カンヅメ/創作日記
物事の感じ方は日々変調してなかなか同じに感じられない。
特に創作物は自分自身の感性の発露であるがために、そのギャップを強く感じてしまう。
数日前の続きを書こうと思ってテキストファイルを開き、書き始めようとするとその前段が気になって仕方ない。
違和感を感じるのだ。
だからそこをいじる。
するとその前の段落との整合性が気になり始める。
そうやって蜿蜒と遡ってしまう。
だからなかなか前に進めない。
空気が違うんだ。
数日前に描いた空気と今日描きたい空気、それが違ってしまっている。
何故変わってしまうのか?
作品のイメージが固定できておらず、作品に自分を合わせる事ができていないのだろう。
そして、作品の主役が換わろうとしているからというのもあるだろう。
元々は死者を中心に取り返しの付かない事件を描き、老刑事がただ事件を総括するだけという筋だった。
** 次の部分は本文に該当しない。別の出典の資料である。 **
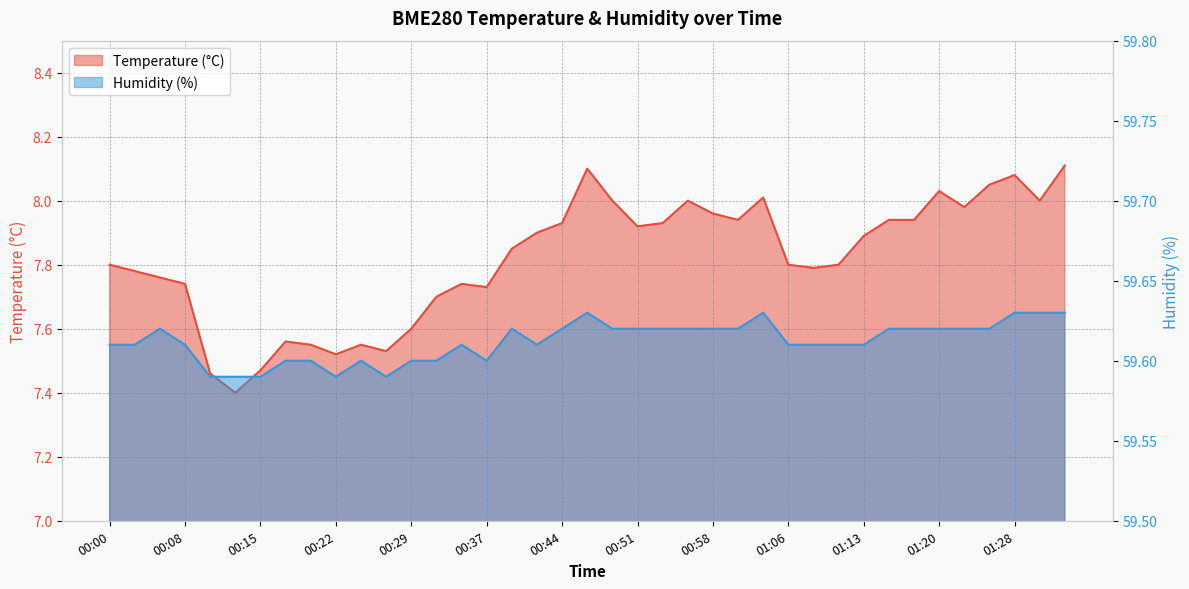

What is the difference between the highest and lowest values at 01:30?

51.6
しかし、僕に心境の変化が起きたせいで、若い刑事が加わり、そして彼の成長が一つの主題になりつつある。
それは自分自身の成長が反映されたものかもしれない。
そのプラスが暗い作品の明度をあげてくれるような気がして、そしてそれが自分の変化の表れだと思えるのがうれしい。
とても楽しい反面、なかなか進まないのが苦しかったりもする。
だが、こうやって心情に振り回されていると本当にいつ完成するか知れたものではない。
世に「カンヅメ」なんてものがあるが、外界からの刺激をシャットアウトして感情のブレを無くして書くと言うのは、実はとても創作の効率を上げるのではないかと思った。
だが、僕は未熟なので進歩を必要としている。そのためには外界からの刺激が必要である。よってカンヅメになっている場合ではない。
今はまだカンヅメになるメリットよりも変化するメリットの方が上だと感じられる。
今起きているこの変化が安定すれば、その時、そのタイミングを掴んでちょっとしたカンヅメを実行するのはアリかもしれないけど。